Все в порядке, можно возобновлять дрейф в Гольфстриме. Прежде чем отчаливать, смотрим на прибор, измеряющий скорость течения: 0,2 узла. Значит, примерно такой будет и наша скорость, когда мы снова поднимемся на длину гайдропа и установим нулевую плавучесть.
15 июля. Ровно в час ночи сбрасываю 50 килограммов балласта, потом в восемь приемов еще 100 килограммов. Мягко отрываемся от грунта и в ту же минуту видим, как мимо нас проходит великолепный краб шириной около 30 сантиметров.
Когда определяешь размеры под водой, надо быть осторожным. Без корректирующей линзы на иллюминаторе из-за преломления света все кажется ближе, чем на самом деле, примерно в соотношении 4:3, так что истинное расстояние трудно оценить, да и светильники тоже играют роль. Бывает, глядишь и спрашиваешь себя: то ли эта рыбка маленькая и находится совсем близко, то ли она большая и находится далеко.
Правда, здесь дно на вид не очень плодородное. И тем не менее наш первый медленный дрейф вдоль течения дарит мне яркие впечатления. В кристально чистой толще возникают то креветка, то тропические рыбки, то изумительный скат, который грациозно плывет над грунтом, помахивая изящнейшими плавниками тридцатисантиметровой ширины.
Стрелка прибора, регистрирующего скорость течения, на нуле; значит, трение гайдропа о грунт ничтожно, и мы идем со скоростью течения. Появляется тонкая рыба — явно долгохвост, обычный обитатель этих глубин. Медленно передвигаются великолепные морские ежи диаметром 12–15 сантиметров.
В 2.15 замечаем, что окружающие мезоскаф крупинки планктона начинают обгонять нас. Да и прибор показывает относительную скорость течения — 0,5 узла. Сбрасываем еще немного дроби, чтобы подвсплыть на гайдропе и уравняться в скорости с течением.

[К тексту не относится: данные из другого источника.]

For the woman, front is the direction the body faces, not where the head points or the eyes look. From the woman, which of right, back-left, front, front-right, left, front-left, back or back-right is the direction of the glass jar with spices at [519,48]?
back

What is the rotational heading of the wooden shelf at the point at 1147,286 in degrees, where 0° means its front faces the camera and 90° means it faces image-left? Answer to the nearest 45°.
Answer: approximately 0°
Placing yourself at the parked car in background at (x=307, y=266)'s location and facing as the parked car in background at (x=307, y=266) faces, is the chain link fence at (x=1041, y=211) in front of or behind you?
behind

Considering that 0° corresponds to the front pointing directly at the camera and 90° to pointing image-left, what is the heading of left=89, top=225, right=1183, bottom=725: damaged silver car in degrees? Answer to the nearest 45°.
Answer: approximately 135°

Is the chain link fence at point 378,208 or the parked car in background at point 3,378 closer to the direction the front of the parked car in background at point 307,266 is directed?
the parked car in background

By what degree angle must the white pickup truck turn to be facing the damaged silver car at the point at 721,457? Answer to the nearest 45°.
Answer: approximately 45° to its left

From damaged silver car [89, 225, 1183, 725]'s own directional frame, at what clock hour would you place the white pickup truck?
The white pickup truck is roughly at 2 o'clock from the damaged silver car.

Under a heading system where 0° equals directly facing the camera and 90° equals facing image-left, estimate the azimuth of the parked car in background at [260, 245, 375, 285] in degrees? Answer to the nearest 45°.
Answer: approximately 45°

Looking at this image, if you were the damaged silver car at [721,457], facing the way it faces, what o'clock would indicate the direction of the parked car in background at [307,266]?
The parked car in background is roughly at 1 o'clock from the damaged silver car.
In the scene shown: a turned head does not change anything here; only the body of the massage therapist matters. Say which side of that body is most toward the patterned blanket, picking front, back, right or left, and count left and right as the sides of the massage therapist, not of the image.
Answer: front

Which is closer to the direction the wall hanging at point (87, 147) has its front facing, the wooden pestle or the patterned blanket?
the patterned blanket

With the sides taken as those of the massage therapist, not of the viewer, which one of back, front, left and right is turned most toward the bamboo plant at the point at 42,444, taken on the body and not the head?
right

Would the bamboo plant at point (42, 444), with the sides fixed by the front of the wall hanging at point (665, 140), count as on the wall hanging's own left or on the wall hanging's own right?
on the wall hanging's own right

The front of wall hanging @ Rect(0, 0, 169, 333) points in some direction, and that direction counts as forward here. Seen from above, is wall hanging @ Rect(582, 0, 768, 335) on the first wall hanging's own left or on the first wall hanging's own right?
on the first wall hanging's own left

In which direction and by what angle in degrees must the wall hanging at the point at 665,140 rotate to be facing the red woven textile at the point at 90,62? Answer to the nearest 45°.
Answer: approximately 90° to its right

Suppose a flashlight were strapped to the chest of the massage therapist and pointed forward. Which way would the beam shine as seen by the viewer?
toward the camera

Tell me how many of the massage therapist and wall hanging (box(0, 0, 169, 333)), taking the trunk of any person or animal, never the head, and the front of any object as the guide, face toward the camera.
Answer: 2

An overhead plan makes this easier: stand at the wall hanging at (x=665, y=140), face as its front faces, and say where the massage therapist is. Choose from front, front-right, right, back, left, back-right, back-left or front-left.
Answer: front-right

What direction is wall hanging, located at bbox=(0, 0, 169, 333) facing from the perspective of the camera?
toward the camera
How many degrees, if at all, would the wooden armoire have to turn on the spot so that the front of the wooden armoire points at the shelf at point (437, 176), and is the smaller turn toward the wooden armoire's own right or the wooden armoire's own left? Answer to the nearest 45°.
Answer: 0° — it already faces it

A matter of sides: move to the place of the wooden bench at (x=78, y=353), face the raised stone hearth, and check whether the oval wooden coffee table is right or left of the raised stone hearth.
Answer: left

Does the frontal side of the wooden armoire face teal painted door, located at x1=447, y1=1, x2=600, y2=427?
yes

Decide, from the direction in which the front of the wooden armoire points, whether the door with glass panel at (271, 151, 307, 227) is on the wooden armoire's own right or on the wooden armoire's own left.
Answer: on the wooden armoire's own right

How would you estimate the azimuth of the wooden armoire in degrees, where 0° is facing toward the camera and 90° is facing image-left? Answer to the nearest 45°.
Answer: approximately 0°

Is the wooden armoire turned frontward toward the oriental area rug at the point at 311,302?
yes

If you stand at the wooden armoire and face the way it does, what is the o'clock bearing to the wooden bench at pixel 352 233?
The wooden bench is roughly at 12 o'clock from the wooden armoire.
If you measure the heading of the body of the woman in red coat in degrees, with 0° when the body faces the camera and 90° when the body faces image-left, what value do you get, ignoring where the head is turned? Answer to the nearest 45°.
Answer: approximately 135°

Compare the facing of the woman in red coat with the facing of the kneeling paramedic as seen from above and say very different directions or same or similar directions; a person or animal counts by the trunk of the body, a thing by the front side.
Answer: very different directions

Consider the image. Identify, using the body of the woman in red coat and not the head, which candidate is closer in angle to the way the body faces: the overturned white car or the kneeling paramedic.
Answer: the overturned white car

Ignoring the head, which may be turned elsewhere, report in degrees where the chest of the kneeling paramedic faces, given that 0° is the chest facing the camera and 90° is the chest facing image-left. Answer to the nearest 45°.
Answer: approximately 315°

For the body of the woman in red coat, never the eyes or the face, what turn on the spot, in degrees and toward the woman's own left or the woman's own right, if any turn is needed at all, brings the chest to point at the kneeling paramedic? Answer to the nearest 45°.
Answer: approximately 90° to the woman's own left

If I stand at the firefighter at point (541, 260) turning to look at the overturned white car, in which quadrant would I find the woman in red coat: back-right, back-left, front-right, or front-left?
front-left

Холодновато: 17,5 °C. Плавно идем вперед, носовой прожектор включен; он новой конструкции, с таллиевым стеклом, его зеленоватый свет обладает особенно высокой проникающей способностью. Кроме того, толщу воды впереди нас пронизывает акустический луч сонара марки «ЦТФМ» («непрерывный частотный модулятор»). Он прощупывает море по нашему курсу на расстоянии до 1400 метров, чтобы тотчас дать знать, если вдруг появится какое-нибудь препятствие.
В 2.28 — снова морской еж; в 2.42 — еще один; в 2.45 в лучах наших светильников ярко блестит новехонькая консервная банка. Течение увлекает нас курсом норд-норд-ост; на судовом компасе 025°. Плавно дрейфуем в 8 метрах над грунтом. Влажность понизилась до 54 процентов. Можно поспать несколько часов. День был хороший, плодотворный, только немножко длинный…
За ночь мы еще четыре раза сбросили по 5 килограммов дроби. Это позволило мезоскафу сохранять постоянную глубину в пределах 4–5 метров. Дно практически плоское, и дрейф продолжается без происшествий. Но внутренняя температура опять понизилась и достигла почти 13°. Влажность сносная — 62 процента. Температура моря 6,59°, значит, если мы пробудем здесь еще несколько часов, термометр внутри покажет что-нибудь около 7,5°. К счастью, все наблюдения, намеченные на первый этап, выполнены, можно подниматься к отметке 200 метров — такой будет средняя глубина нашего дрейфа.